Aku terbangun dengan napas memburu dan keringat yang membasahi seluruh tubuh. Denada dan Mayang sedang memperhatikanku dengan tatapan khawatir saat aku membuka mata.
Aku menutup wajah dengan kedua tangan. Sosok Astro yang terluka dengan banyak darah di kursi pesawat masih terbayang jelas di depan mataku.

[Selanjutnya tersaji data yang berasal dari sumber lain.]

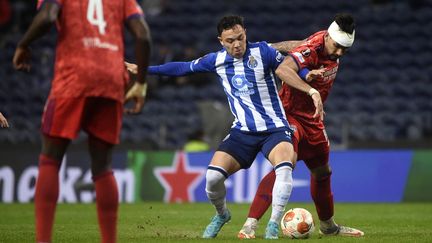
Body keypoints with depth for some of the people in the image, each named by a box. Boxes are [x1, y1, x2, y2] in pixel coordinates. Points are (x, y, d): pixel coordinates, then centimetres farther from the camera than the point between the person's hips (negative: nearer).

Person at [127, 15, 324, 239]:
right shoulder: (216, 60, 2)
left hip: (274, 129, -3)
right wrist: (145, 70, 15)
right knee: (213, 176, -13)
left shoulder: (262, 52, -8)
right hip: (242, 131, 3)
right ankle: (221, 214, 19)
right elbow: (183, 68, 13)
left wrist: (312, 91, -21)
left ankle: (274, 224, -21)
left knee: (284, 166, -32)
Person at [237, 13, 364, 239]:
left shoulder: (329, 43, -3)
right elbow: (283, 68, -48)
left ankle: (328, 225, 42)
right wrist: (306, 75, -63)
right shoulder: (310, 51, -29)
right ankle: (250, 224, -33)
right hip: (290, 113, -9)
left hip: (311, 118, 9)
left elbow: (299, 45, 12)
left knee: (322, 171, 21)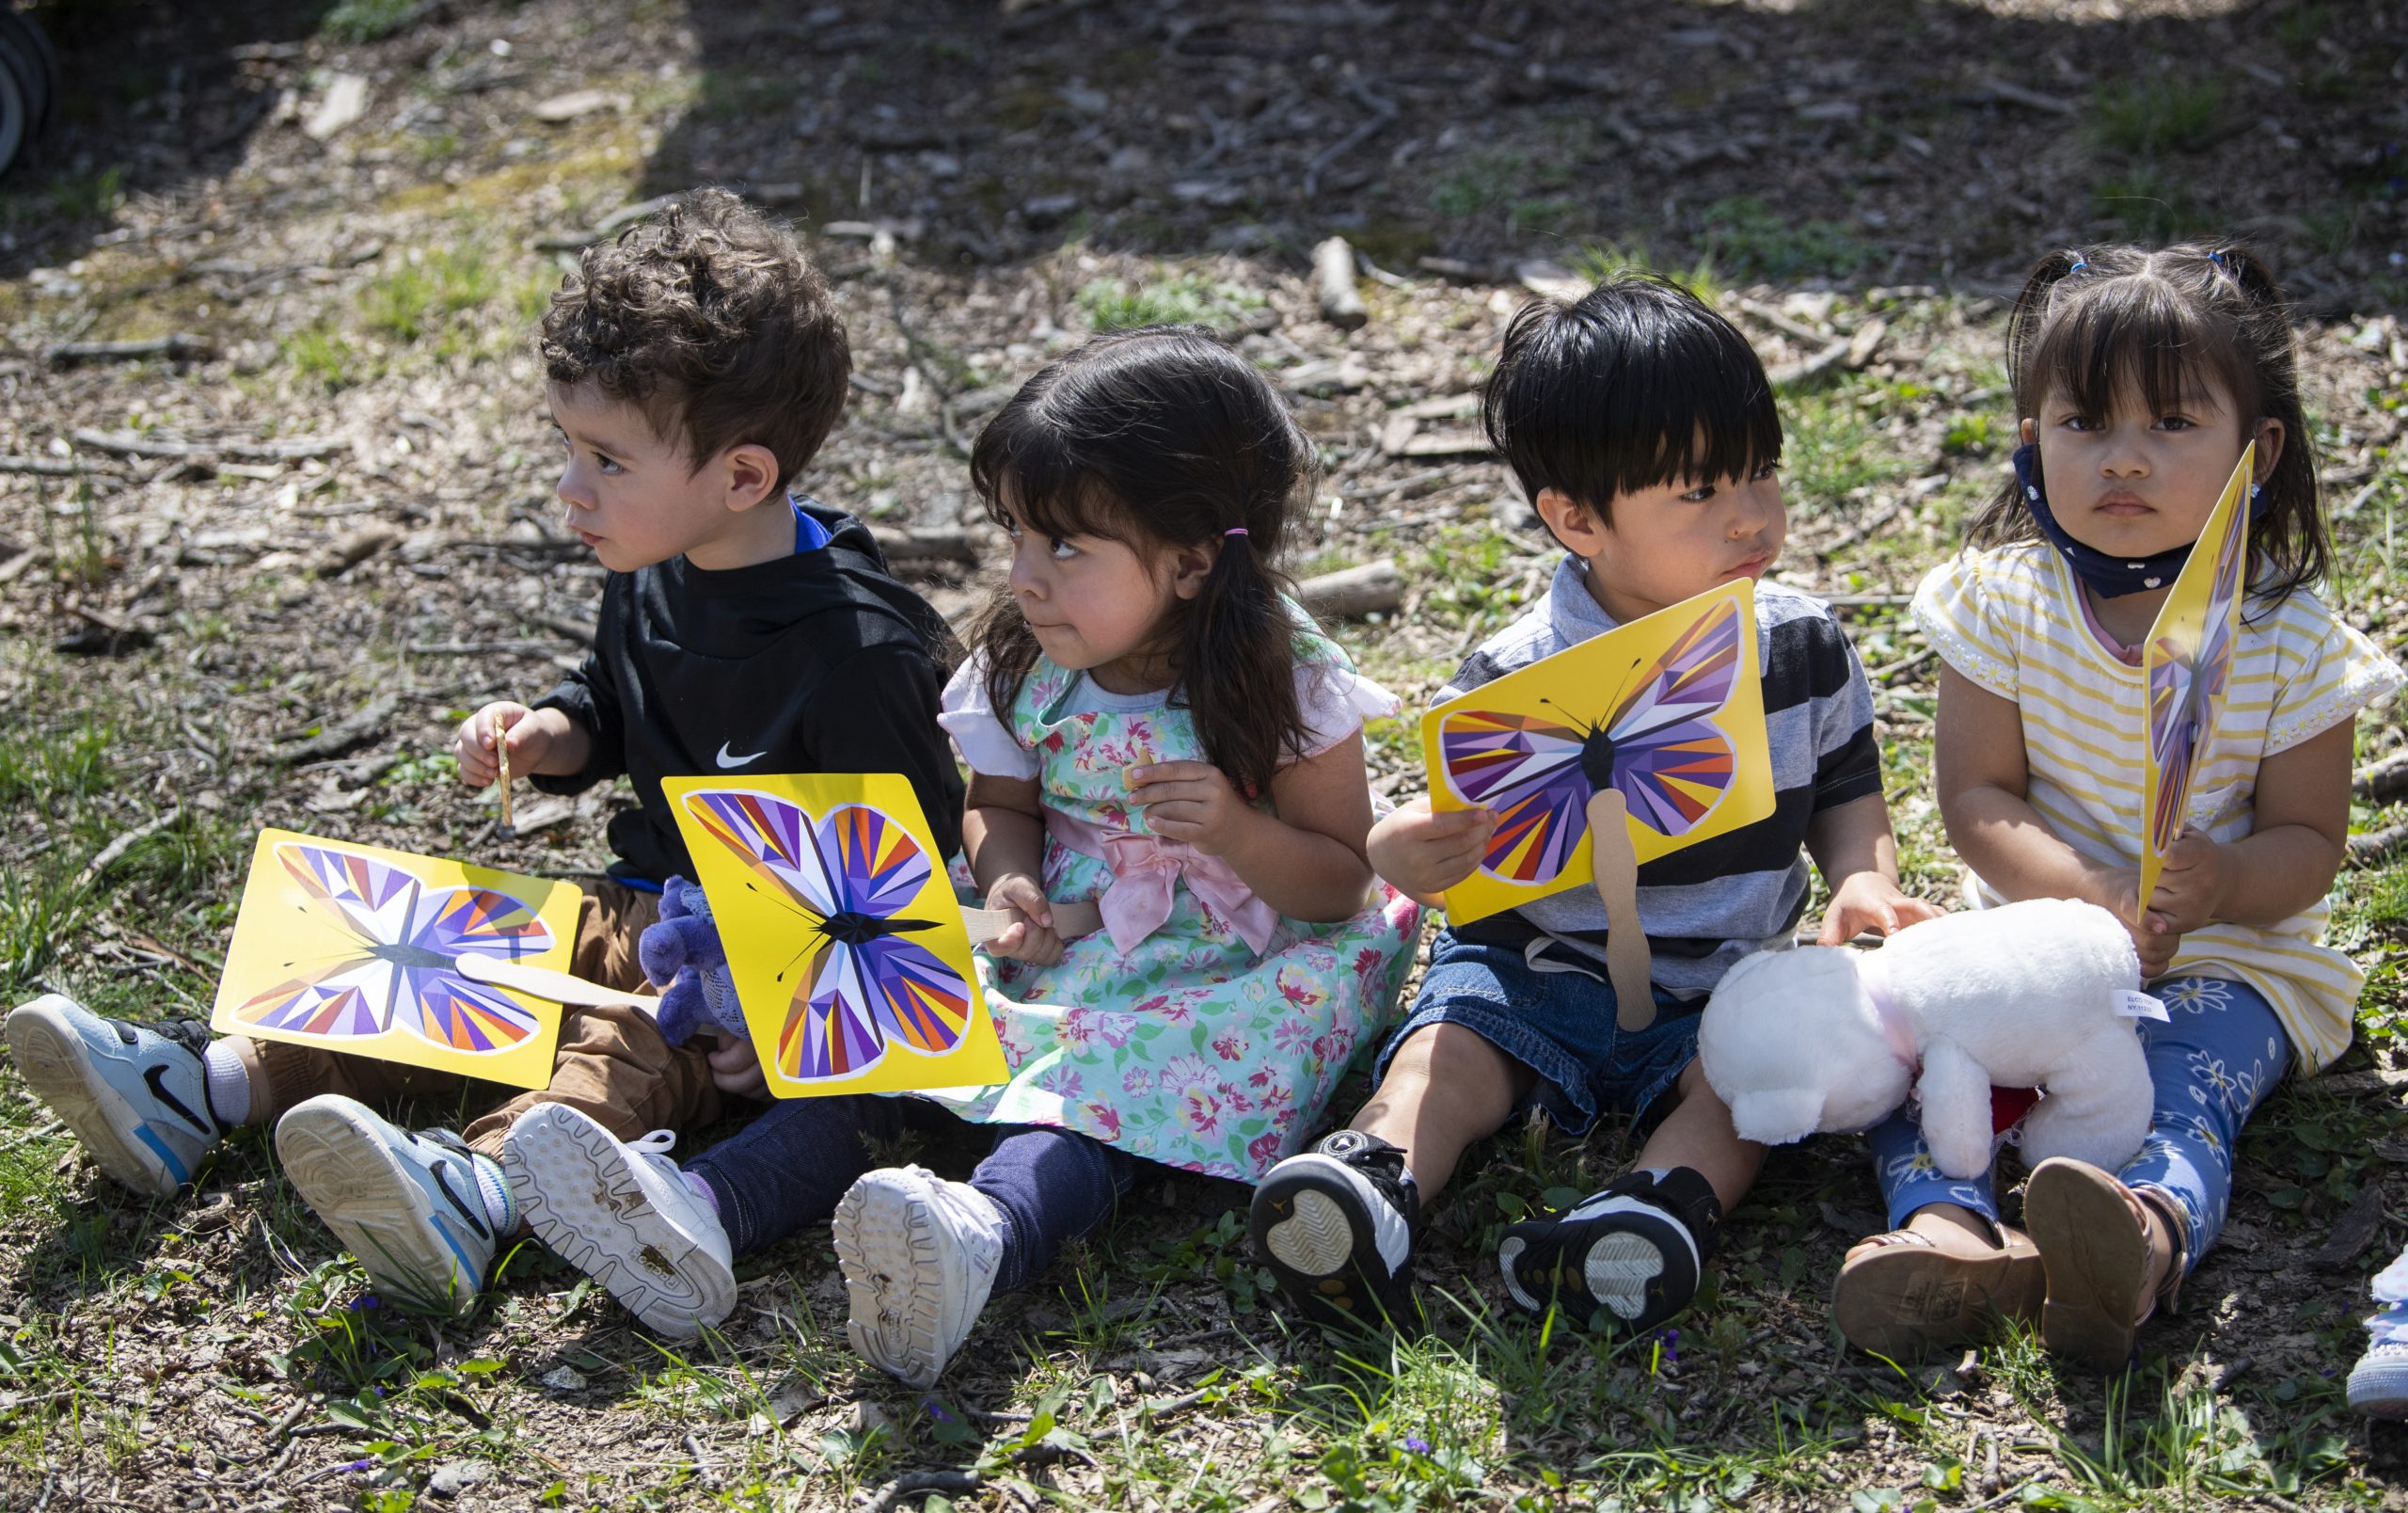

"Kamu mimpi buruk lagi?" Mayang bertanya sambil mengelus punggungku.
Entah bagaimana aku harus menjawabnya. Aku sudah berjanji pada mereka untuk melupakan Astro sementara waktu, tapi sosok Astro yang terluka itu menghantui mimpiku lagi.
Denada mencoba melepas tangan yang menutupi wajahku, "Itu cuma mimpi, Faza."
Aku membiarkan Denada melepas tangan dari wajahku. Aku menatap kedua sahabatku bergantian. Aku berharap tak melihat sosok Astro yang terluka lagi, tapi sepertinya mataku basah.
"Aku ga tau kenapa aku mimpi itu lagi." ujarku sambil mengelap pipi yang basah dengan punggung tangan.
"Ga pa-pa. Itu cuma mimpi." ujar Mayang.